The Cabinet of Curiosities is an archive of Otherness. It sets up an angle, and mediates the relation between the looker and the looked, between the here and there, in which the cabinet as a piece of furniture becomes situated in the cultural zone of familiarity which the owner identifies with, and places the collection of objects in the cabinet somewhere that’s distant, as the looked. There ought to be a cabinet, as a symbol not only of ownership, but of distance. The Westerners hunted many exotic animals to extinction by the frenzy of the Cabinet of Curiosities, competing who was it to proudly claim the largest, longest, most beautiful or strangest creature in their Cabinet. Before animal protection and environmental awareness came to be, the Cabinet of Curiosities induced plenty of dark trades and vicious effects on ecology and colonialization. The Eighteenth Century’s enthusiasts for the Cabinet of Curiosities were unaware of the mediating effects of the Cabinet.

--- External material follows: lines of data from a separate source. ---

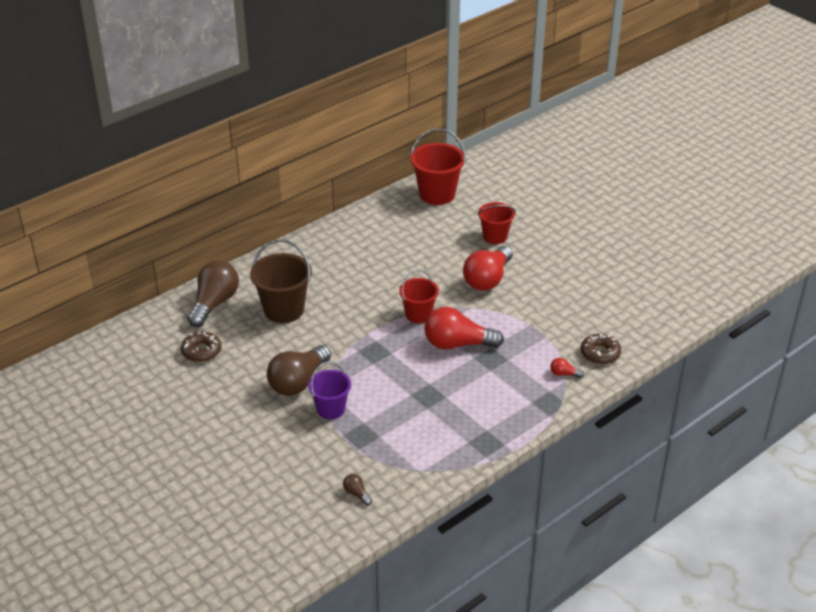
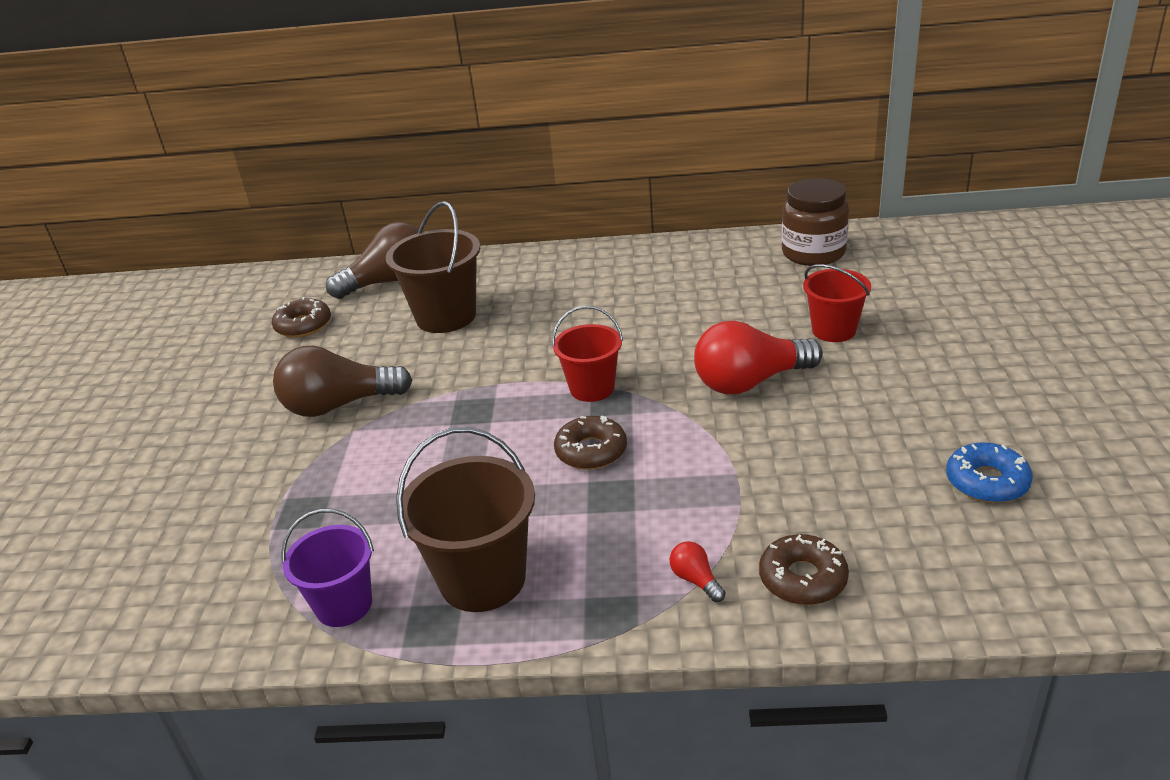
camera: 45 degrees right, 5 degrees down
purple bucket [308,362,351,420] -> purple bucket moved to [281,509,374,627]
brown light bulb [343,474,372,505] -> none
red bucket [411,129,466,205] -> brown jar [782,178,849,266]
red light bulb [424,307,504,349] -> brown donut [554,416,627,470]
none -> brown bucket [396,427,535,612]
none -> blue donut [946,442,1033,503]

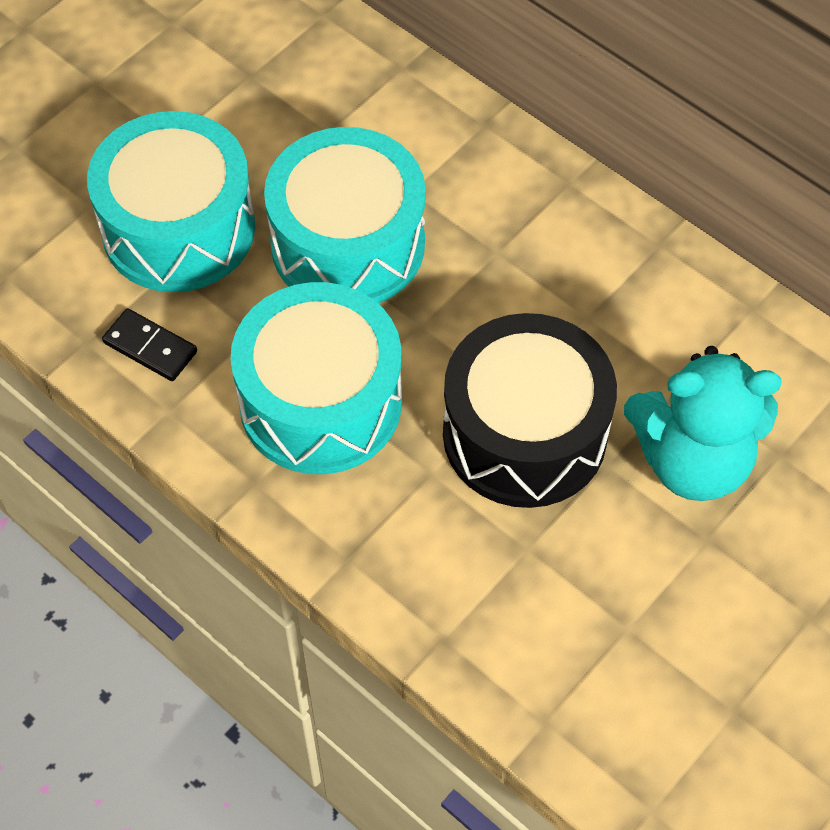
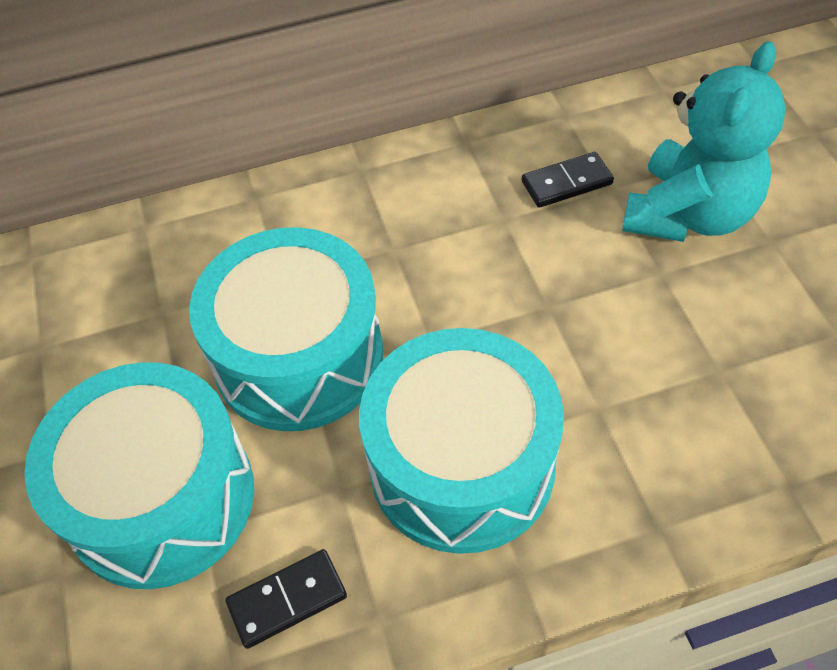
camera: 55 degrees left, 5 degrees down
black drum [443,313,617,508] -> none
none -> black domino [522,152,614,208]

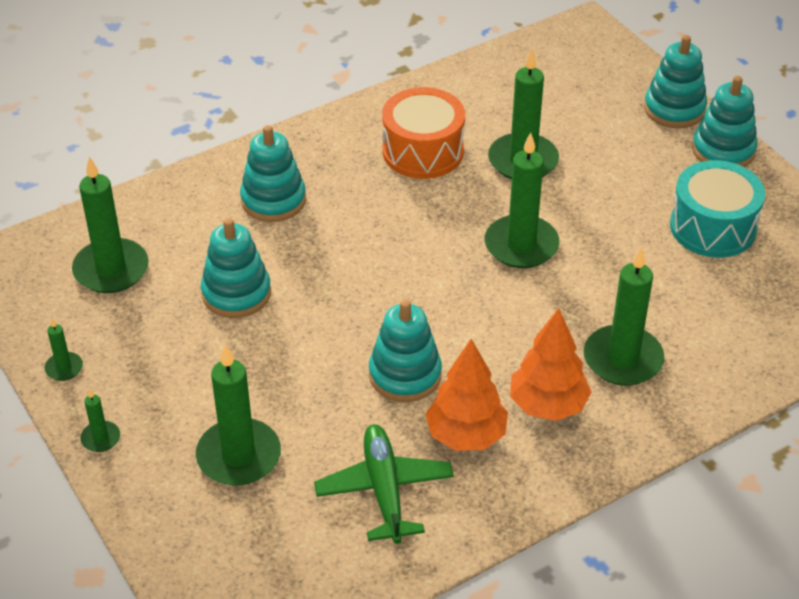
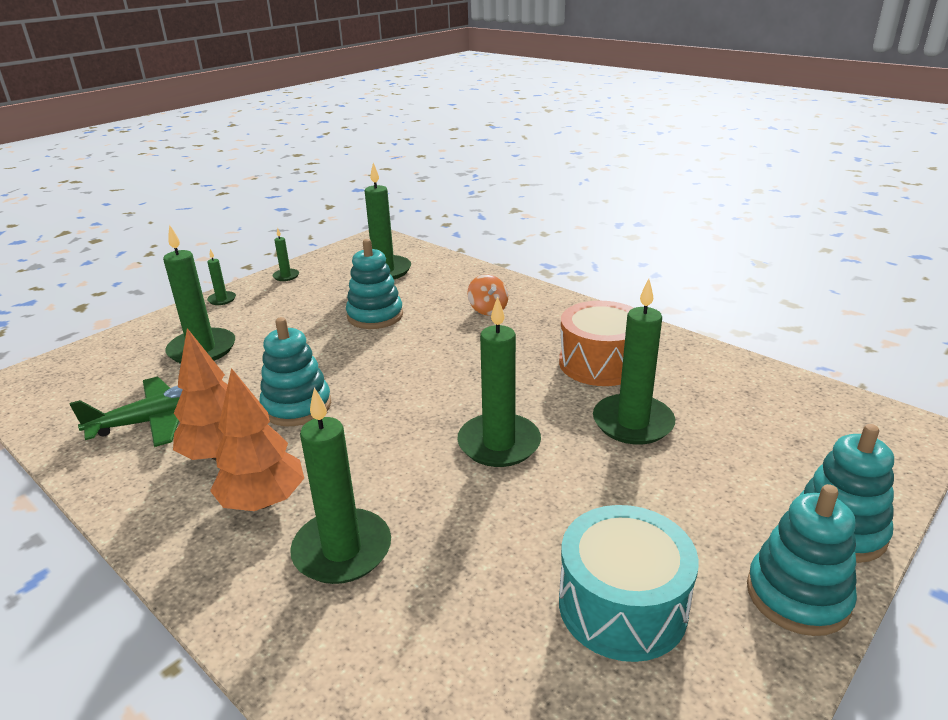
camera: 75 degrees right, 15 degrees down
turquoise stacking toy [240,125,306,222] -> orange spinning top [467,274,508,316]

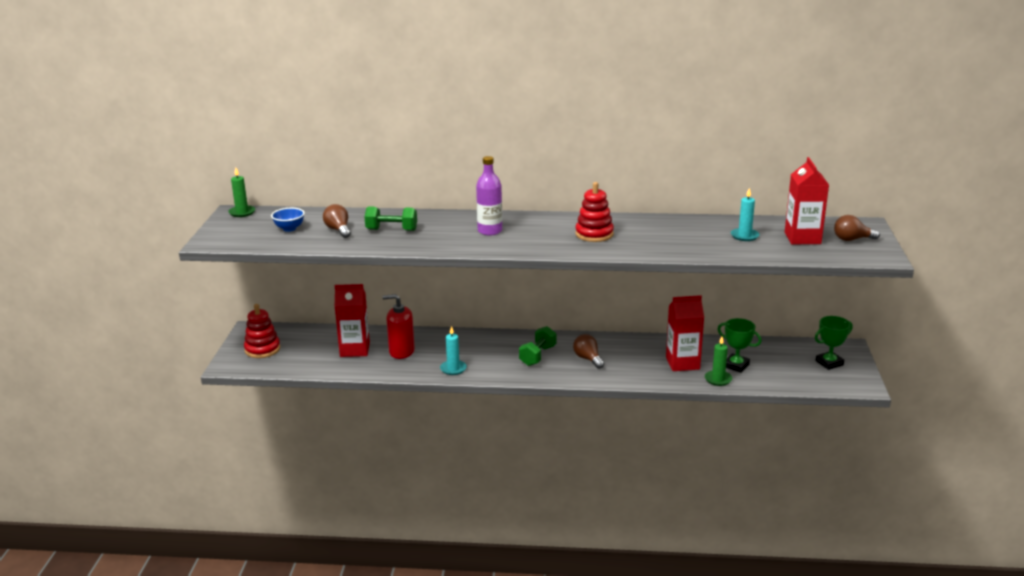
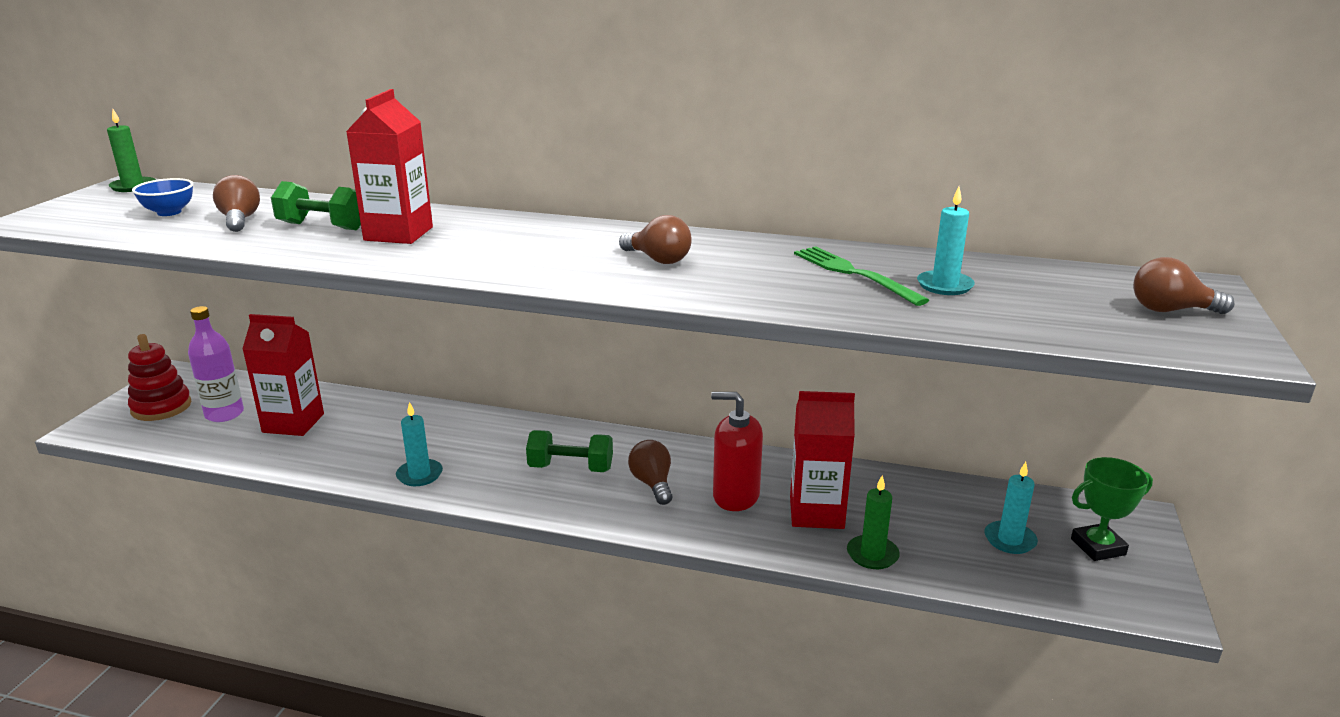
camera: 10 degrees right, 0 degrees up
red soap dispenser [382,294,415,359] -> red soap dispenser moved to [711,392,763,511]
purple bottle [476,156,502,235] -> purple bottle moved to [188,306,244,422]
green dumbbell [519,326,556,366] -> green dumbbell turned 60 degrees clockwise [526,430,613,472]
red stacking toy [575,182,614,242] -> brown light bulb [619,215,691,264]
green trophy [718,318,762,373] -> none
red carton [785,157,829,244] -> red carton moved to [346,89,433,244]
none -> green fork [794,246,929,306]
none -> turquoise candle [984,462,1038,554]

On my trip to and during my stay in the Domain of Unexpected Beneficence, I will also carry a “Cabinet of Curiosities,” but with the awareness of its mediation of Otherness. I want to bring with me a thing to collect, study, and commemorate the finds of the Domain and to document my own thoughts and emotions that arise from them, but due to the historical scar left by the Cabinet of Curiosities, I will only collect a digital picture, text, and model for each find. Therefore, I propose to include the Digital Cabinet in my carrier.
There are three types of people classified with regards to their ways to treating the Other. The first type of people worship the Other. Once they travel to a new land or place, see architecture and social customs that are different from what they identify with, they are as subsumed in awe as a pious connoisseur in Renaissance standing in front of the largest alligator skull in his friend’s Cabinet of Curiosities. These people tend to copy the elements of the Other, especially, as I am most concerned, in the way of architecture. The second type of people condescend upon the Other. They self-identify as coming from a more advanced civilization and dismiss the tangible and intangible culture of the Other as primitive and need to be enlightened. They tend to “offer help” to the Other. I, with my Digital Cabinet, am the third type that looks at the Other eye to eye, with respect, dignity, an open mind and intellectual curiosity. This intellectual curiosity is not material in that I do not desire to possess parts of the Other. All I need is a Digital Cabinet that would help me collect, document, and archive my finds in the form of digital images so that I stay clear of relics.
After all, the reason why I travel to the Domain of Unexpected Beneficence — similar to the reason why I travel at all — is to break the boundary between the Other and the Self. Too often we tend to accentuate our differences, as Borges formulates his view on Otherness, and I completely agree with Borges that we should venture into the Other, not because we want to possess the Other, but totally the opposite, because only through immersion in different peoples, cultures, and civilizations that we could gradually open up our provincial understanding, cease to indulge in our single-sided narratives of the Other, and desensitize ourselves from the shocks produced by the differences from our deep-rooted ways of appreciation.